Australia’s national advanced computing facility has been given a big upgrade.

The National Computational Infrastructure in Canberra has become the first Australian institution to deploy the latest generation of Intel ‘Xeon Phi’ processors, formerly code-named ‘Knights Landing’.

Thirty-two of Intel’s 14-nanometre Xeon Phi processors are now online and available to researchers at NCI, integrated in some extremely advanced systems to keep NCI at the leading edge of high performance computing in Australia.

It also represents a significant step towards exascale computation.

Intel Xeon Phi processors feature the second generation of Intel’s Many Integrated Core (MIC) architecture. Each processor features integrated on-package memory for higher memory bandwidth and include up to 72 cores based on the Intel x86 architecture.

Early benchmarks of the new processors are producing very promising results, with some codes seeing a twofold increase in computational performance when compared against NCI’s existing systems.

More than 4,000 Australian researchers from 31 universities, five science agencies, several medical research institutes and a number of industries rely on NCI for world-class high-performance computing, high-performance data and cloud computing services.

“NCI is one of the most influential institutions using advanced high-performance computing in Australia,” said Barry Davis, general manager, Accelerated Workloads Group at Intel.

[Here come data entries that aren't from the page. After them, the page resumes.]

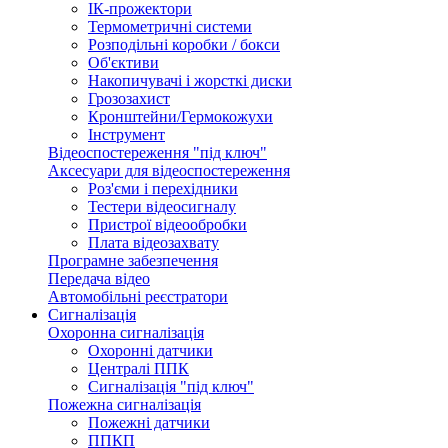
ІК-прожектори
Термометричні системи
Розподільні коробки / бокси
Об'єктиви
Накопичувачі і жорсткі диски
Грозозахист
Кронштейни/Гермокожухи
Інструмент
Відеоспостереження "під ключ"
Аксесуари для відеоспостереження
Роз'єми і перехідники
Тестери відеосигналу
Пристрої відеообробки
Плата відеозахвату
Програмне забезпечення
Передача відео
Автомобільні реєстратори
Сигналізація
Охоронна сигналізація
Охоронні датчики
Централі ППК
Сигналізація "під ключ"
Пожежна сигналізація
Пожежні датчики
ППКП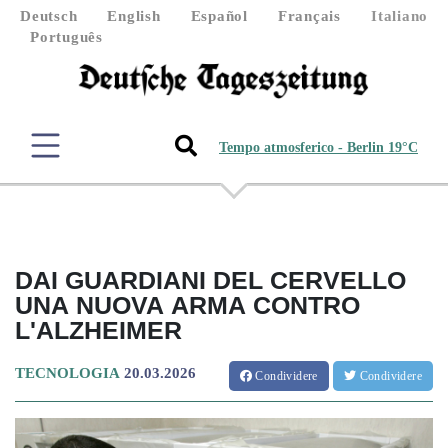
Deutsch
English
Español
Français
Italiano
Português
Tempo atmosferico - Berlin 19°C
DAI GUARDIANI DEL CERVELLO
UNA NUOVA ARMA CONTRO
L'ALZHEIMER
TECNOLOGIA
20.03.2026
Condividere
Condividere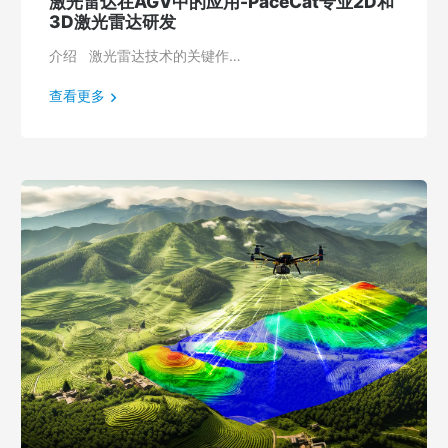
激光雷达在AGV中的应用-PaceCat专业2D和
3D激光雷达研发
介绍 激光雷达技术的关键作…
查看更多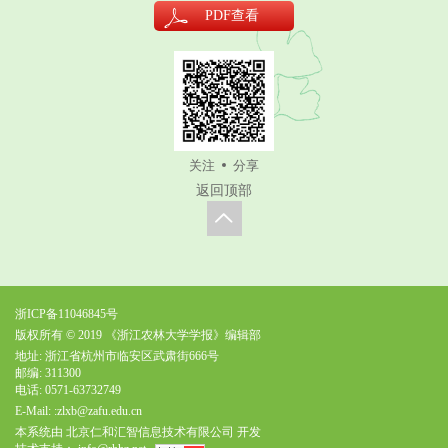
PDF
查看
关注
分享
返回顶部
浙ICP备11046845号
版权所有 © 2019 《浙江农林大学学报》编辑部
地址: 浙江省杭州市临安区武肃街666号
邮编: 311300
电话: 0571-63732749
E-Mail:
:zlxb@zafu.edu.cn
本系统由
北京仁和汇智信息技术有限公司
开发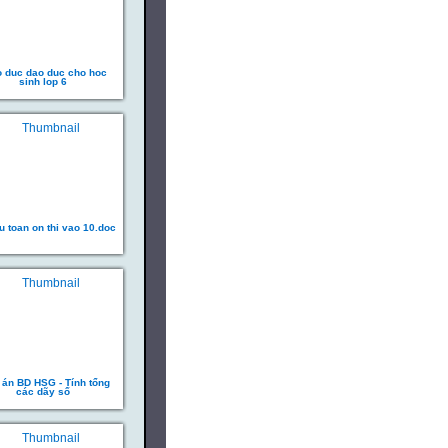
o duc dao duc cho hoc
sinh lop 6
eu toan on thi vao 10.doc
 án BD HSG - Tính tổng
các dãy số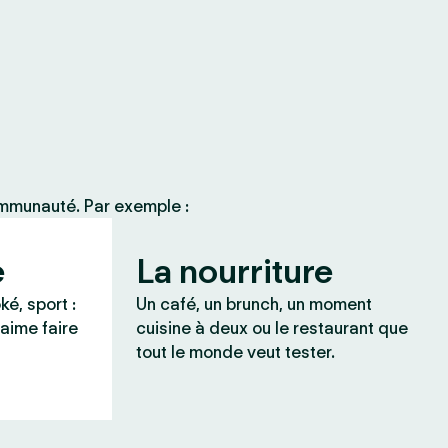
ommunauté. Par exemple :
e
La nourriture
ké, sport :
Un café, un brunch, un moment
 aime faire
cuisine à deux ou le restaurant que
tout le monde veut tester.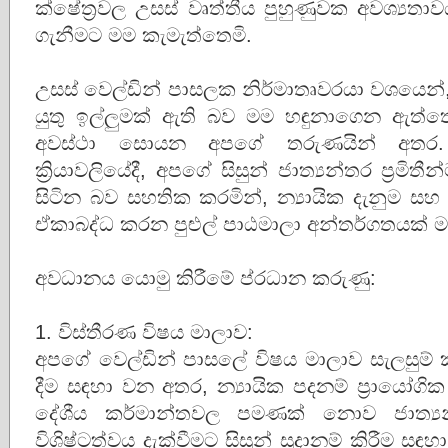
ක්ෂේත්‍රවල උසස් වෘත්තීය පුහුණුවක අවශ්‍යත
ගැනීමට මම කැමැත්තෙමි.
උසස් වෙල්ඩින් පාසලක නිර්මාතෘවරයා වශයෙන්, ප
යුතු ඉල්ලුමක් ඇති බව මම හඳුනාගෙන ඇත්තෙ
අවස්ථා සොයන අපගේ තරුණයින් අතර.
ක්‍රියාවලියේදී, අපගේ සිසුන් ජාත්‍යන්තර ප්‍රම
සිටින බව සහතික කරමින්, න්‍යායික දැනුම ස
ඒකාබද්ධ කරන පුළුල් පාඨමාලා අන්තර්ගතයක් මම
අවධානය යොමු කිරීමේ ප්රධාන කරුණු:
1. විස්තීරණ විෂය මාලාව:
අපගේ වෙල්ඩින් පාසලේ විෂය මාලාව සැලසුම් 
දීම සඳහා වන අතර, න්‍යායික පදනම් ප්‍රායෝග
දේශීය කර්මාන්තවල පමණක් නොව ජාත්‍ය
විශිෂ්ටත්වය දැක්වීමට සිසුන් සූදානම් කිරීම සඳහා 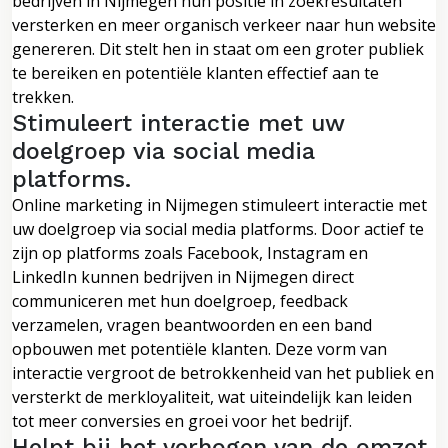
bedrijven in Nijmegen hun positie in zoekresultaten
versterken en meer organisch verkeer naar hun website
genereren. Dit stelt hen in staat om een groter publiek
te bereiken en potentiële klanten effectief aan te
trekken.
Stimuleert interactie met uw
doelgroep via social media
platforms.
Online marketing in Nijmegen stimuleert interactie met
uw doelgroep via social media platforms. Door actief te
zijn op platforms zoals Facebook, Instagram en
LinkedIn kunnen bedrijven in Nijmegen direct
communiceren met hun doelgroep, feedback
verzamelen, vragen beantwoorden en een band
opbouwen met potentiële klanten. Deze vorm van
interactie vergroot de betrokkenheid van het publiek en
versterkt de merkloyaliteit, wat uiteindelijk kan leiden
tot meer conversies en groei voor het bedrijf.
Helpt bij het verhogen van de omzet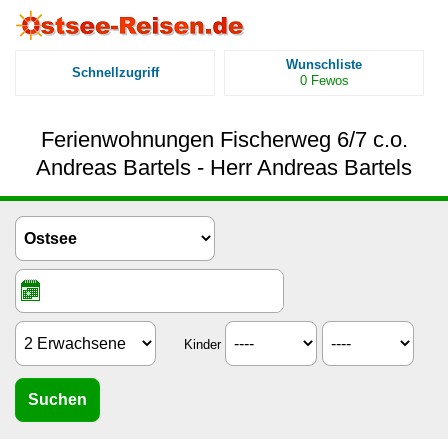
Wunschliste
Schnellzugriff
0
Fewos
Ferienwohnungen Fischerweg 6/7 c.o.
Andreas Bartels - Herr Andreas Bartels
Kinder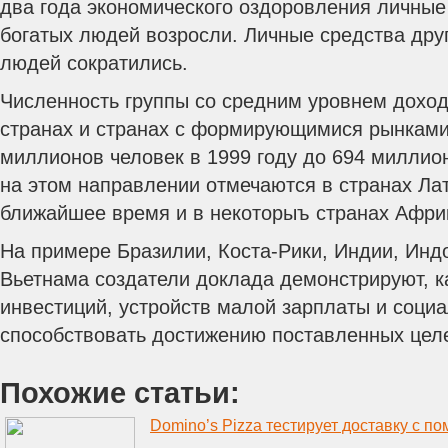
два года экономического оздоровления личны
богатых людей возросли. Личные средства дру
людей сократились.
Численность группы со средним уровнем дохо
странах и странах с формирующимися рынками
миллионов человек в 1999 году до 694 миллион
на этом направлении отмечаются в странах Лат
ближайшее время и в некоторыъ странах Африк
На примере Бразилии, Коста-Рики, Индии, Индо
Вьетнама создатели доклада демонстрируют, к
инвестиций, устройств малой зарплаты и соци
способствовать достижению поставленных целе
Похожие статьи:
Domino’s Pizza тестирует доставку с 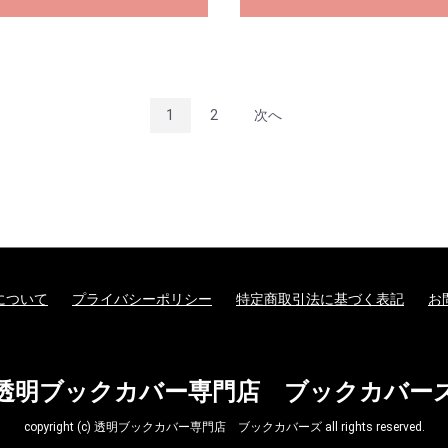
1
2
次へ
について
プライバシーポリシー
特定商取引法に基づく表記
お
透明ブックカバー専門店 ブックカバー
copyright (c) 透明ブックカバー専門店 ブックカバーズ all rights reserved.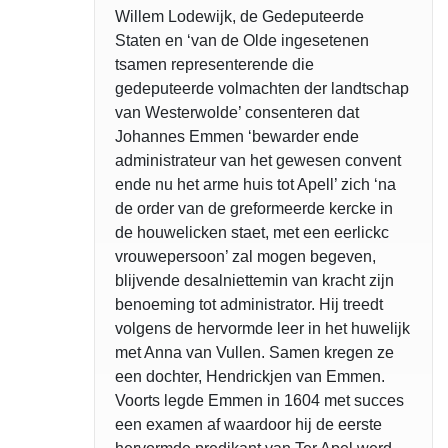
Willem Lodewijk, de Gedeputeerde
Staten en ‘van de Olde ingesetenen
tsamen representerende die
gedeputeerde volmachten der landtschap
van Westerwolde’ consenteren dat
Johannes Emmen ‘bewarder ende
administrateur van het gewesen convent
ende nu het arme huis tot Apell’ zich ‘na
de order van de greformeerde kercke in
de houwelicken staet, met een eerlickc
vrouwepersoon’ zal mogen begeven,
blijvende desalniettemin van kracht zijn
benoeming tot administrator. Hij treedt
volgens de hervormde leer in het huwelijk
met Anna van Vullen. Samen kregen ze
een dochter, Hendrickjen van Emmen.
Voorts legde Emmen in 1604 met succes
een examen af waardoor hij de eerste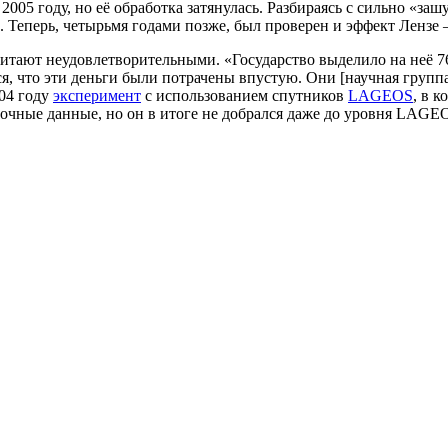
2005 году, но её обработка затянулась. Разбираясь с сильно «
а. Теперь, четырьмя годами позже, был проверен и эффект Лензе
 считают неудовлетворительными. «Государство выделило на неё
я, что эти деньги были потрачены впустую. Они [научная группа
004 году
эксперимент
с использованием спутников
LAGEOS
, в 
 точные данные, но он в итоге не добрался даже до уровня LAGE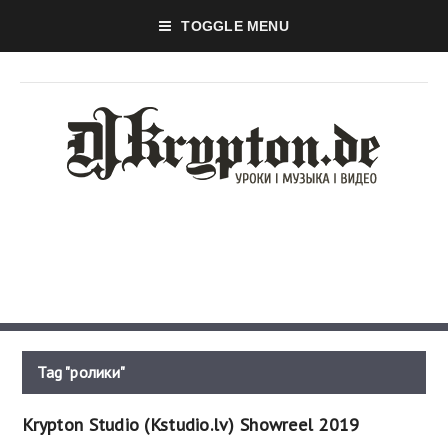
TOGGLE MENU
Tag "ролики"
Krypton Studio (Kstudio.lv) Showreel 2019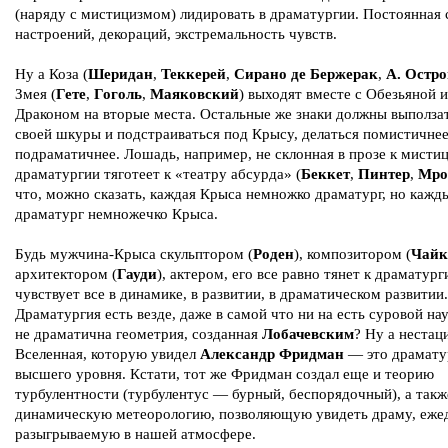
(наряду с мистицизмом) лидировать в драматургии. Постоянная 
настроений, декораций, экстремальность чувств.
Ну а Коза (
Шеридан
,
Теккерей
,
Сирано де Бержерак
,
А. Остр
Змея (
Гете
,
Гоголь
,
Маяковский
) выходят вместе с Обезьяной и
Драконом на вторые места. Остальные же знаки должны выползат
своей шкуры и подстраиваться под Крысу, делаться помистичнее
подраматичнее. Лошадь, например, не склонная в прозе к мистиц
драматургии тяготеет к «театру абсурда» (
Беккет
,
Пинтер
,
Мро
что, можно сказать, каждая Крыса немножко драматург, но кажд
драматург немножечко Крыса.
Будь мужчина-Крыса скульптором (
Роден
), композитором (
Чайк
архитектором (
Гауди
), актером, его все равно тянет к драматург
чувствует все в динамике, в развитии, в драматическом развитии.
Драматургия есть везде, даже в самой что ни на есть суровой нау
не драматична геометрия, созданная
Лобачевским
? Ну а нестац
Вселенная, которую увидел
Александр Фридман
— это драмату
высшего уровня. Кстати, тот же Фридман создал еще и теорию
турбулентности (турбулентус — бурный, беспорядочный), а такж
динамическую метеорологию, позволяющую увидеть драму, еже
разыгрываемую в нашей атмосфере.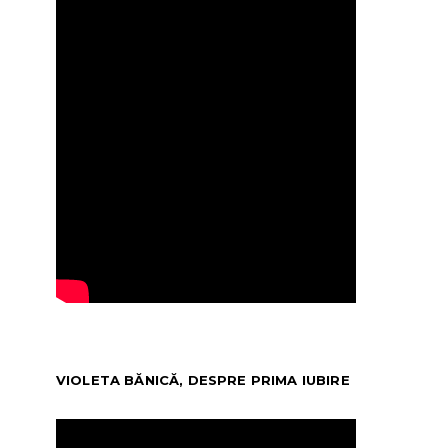
VIOLETA BĂNICĂ, DESPRE PRIMA IUBIRE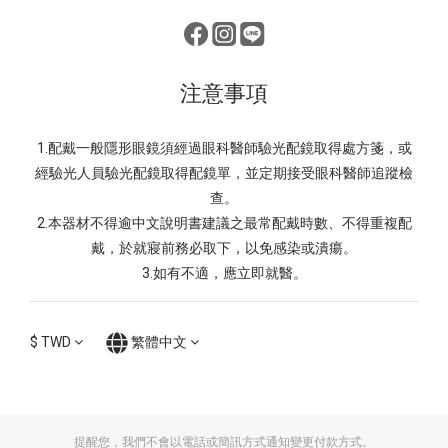
注意事項
1.配戴一般隱形眼鏡須經過眼科醫師驗光配鏡取得處方箋，或
經驗光人員驗光配鏡取得配鏡單，並定期接受眼科醫師追蹤檢
查。
2.本器材不得逾中文說明書建議之最常配戴時數、不得重複配
戴，於就寢前務必取下，以免感染或潰瘍。
3.如有不適，應立即就醫。
$
TWD
繁體中文
提醒您，我們不會以電話或簡訊方式通知變更付款方式。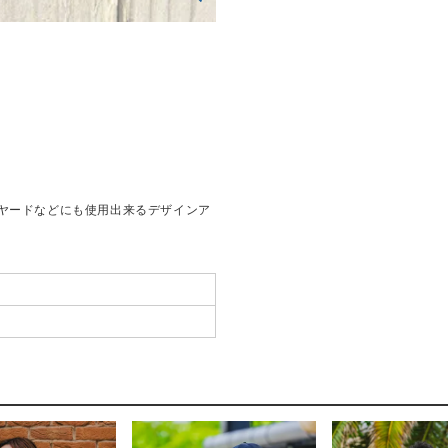
ヤードなどにも使用出来るデザインア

“They are a critical part of delivering the latest computational infrastructure solutions to the Australian research community, so it was important to enable NCI with access to the powerful, highly parallel performance of the latest Intel Xeon Phi processors.”

The Services and Technologies team at NCI is now tuning applications to take advantage of the new processors.

“We have identified a large number of applications that will benefit from this hardware and software paradigm, including those applications in the domains of computational physics, computational chemistry and climate research,” said Dr Muhammad Atif, NCI’s HPC Systems and Cloud Services Manager.